■ **WORK REQUIRED**: Output the records again verbatim.

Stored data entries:
####################

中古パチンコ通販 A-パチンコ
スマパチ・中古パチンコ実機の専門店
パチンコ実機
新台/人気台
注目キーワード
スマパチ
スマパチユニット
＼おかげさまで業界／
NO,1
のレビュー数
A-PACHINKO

####################

■ **ANSWER AREA**:
中古パチンコ通販 A-パチンコ
スマパチ・中古パチンコ実機の専門店
パチンコ実機
新台/人気台
注目キーワード
スマパチ
スマパチユニット
＼おかげさまで業界／
NO,1
のレビュー数
A-PACHINKO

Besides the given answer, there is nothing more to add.